Other minerals of low-temperature origin include many occurrences of green-fluorescent, slightly uraniferous chalcedony (including agate and silicified wood) and opal. Pink chalcedony "roses," which weather out of rhyolite in the Apache Creek area of Catron County, have a particularly bright green fluorescence (strongest SW). Calcite in sedimentary rocks may fluoresce red, white, or other hues, or not at all. Hot-spring or cave calcite deposits (travertine) commonly fluoresce and phosphoresce white or near white (LW and SW). Aragonite or calcite (such as that from the Tres Hermanas Mountains, Luna County) may fluoresce green, but in many (most?) cases, the fluorescence is due to an otherwise imperceptibly thin layer of opal deposited atop the carbonate minerals. Thin coatings of green-fluorescent opal on fracture surfaces are common in many kinds of rock and in many ore deposits. Calcite as caliche, deposited by rising capillary water on loose, fractured, or porous rock in or below the soil, is one of the most widely distributed fluorescent minerals. It forms chalky-white crusts that may fluoresce various shades of orange, yellow, or white; this luminescence is controlled by mechanisms that so far remain a mystery. Other fluorescent minerals of sedimentary or diagenetic origin reported from New Mexico include barite, gypsum, langbeinite, thenardite, and trona.

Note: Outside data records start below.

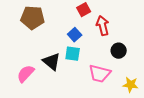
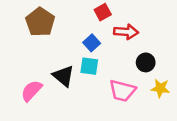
brown pentagon: (33, 18) -> (40, 22), turned 30
red arrow: (103, 26) -> (126, 32), turned 108
yellow star: (131, 85) -> (160, 88), moved

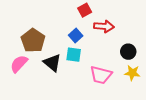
brown pentagon: (40, 22) -> (33, 40), moved
black circle: (146, 62) -> (128, 52), moved
pink semicircle: (32, 91) -> (19, 64), moved

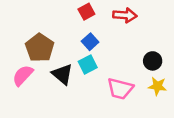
red square: (85, 10) -> (86, 12), moved
red arrow: (104, 26) -> (125, 15), moved
cyan square: (74, 55) -> (88, 65), turned -35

One example of a locality only recently examined for fluorescent minerals is the Point of Rocks phonolite sill in Colfax County. Fluorescent minerals discovered here include villiaumite (dark red to orange and yellow, SW and LW); sanidine (violet red SW); sodalite (orange LW); polylithionite (dull yellow SW); searlesite (green SW); cancrinite (green, white, violet, or pale orange SW and LW, probably due sometimes to inclusions or coatings); lovdarite (newly identified by XRD and microprobe; brilliant green SW, weaker LW); coatings of green-fluorescent opal on fracture surfaces and in vesicles; secondary calcite and aragonite (blue white to violet white SW and LW); and several additional minerals, recognizable because of their fluorescence but as yet unidentified. A brownish-orange hydrocarbon film, which coats crystals in some vugs, fluoresces orange LW and SW. This locality--as yet only incompletely examined--is an example of an area where close scrutiny of mineralized rock under ultraviolet light is likely to lead to the recognition of additional minerals.